* The task *
Extract each line of the records below that contains the string "speed". The match is case-sensitive.

* Entries provided *
>>>
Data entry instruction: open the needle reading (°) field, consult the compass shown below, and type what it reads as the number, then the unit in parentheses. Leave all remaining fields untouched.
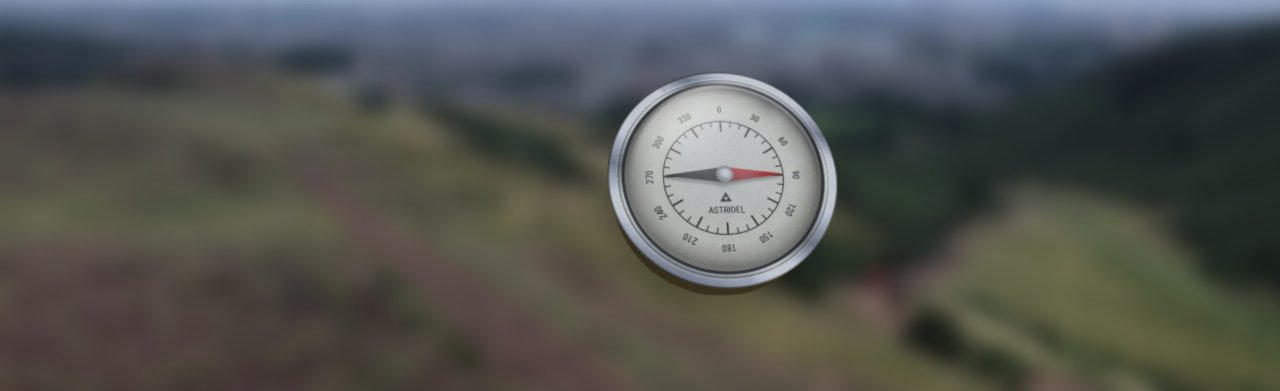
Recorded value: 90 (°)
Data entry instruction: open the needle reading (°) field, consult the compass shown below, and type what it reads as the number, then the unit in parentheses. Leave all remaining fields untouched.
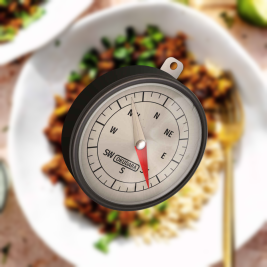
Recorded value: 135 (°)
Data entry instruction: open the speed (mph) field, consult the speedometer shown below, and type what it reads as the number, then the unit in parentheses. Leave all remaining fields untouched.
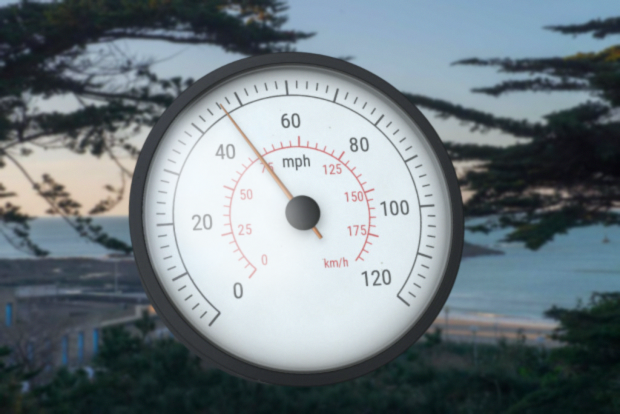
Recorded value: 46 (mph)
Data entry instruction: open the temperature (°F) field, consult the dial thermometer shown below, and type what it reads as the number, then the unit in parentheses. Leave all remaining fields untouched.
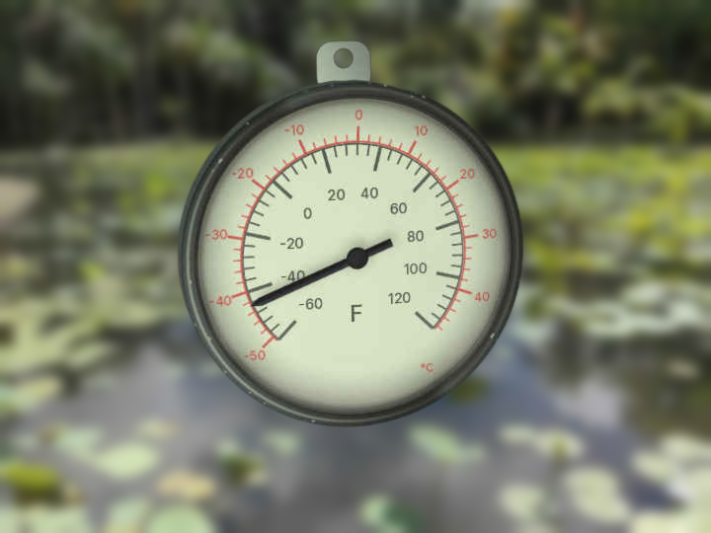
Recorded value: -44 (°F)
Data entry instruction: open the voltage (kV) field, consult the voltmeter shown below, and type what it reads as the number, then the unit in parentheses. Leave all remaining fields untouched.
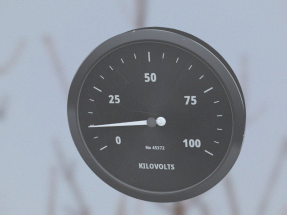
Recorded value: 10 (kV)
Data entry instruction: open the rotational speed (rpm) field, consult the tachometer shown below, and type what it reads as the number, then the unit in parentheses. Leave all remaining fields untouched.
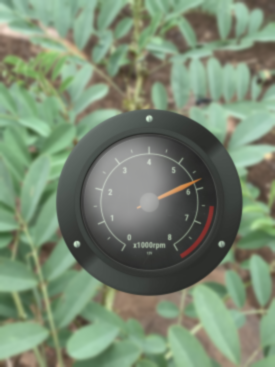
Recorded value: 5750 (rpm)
<<<
* Result of the task *
Data entry instruction: open the speed (mph) field, consult the speedometer shown below, and type what it reads as the number, then the unit in parentheses. Leave all remaining fields untouched.
Data entry instruction: open the rotational speed (rpm) field, consult the tachometer shown below, and type what it reads as the number, then the unit in parentheses. Leave all remaining fields untouched.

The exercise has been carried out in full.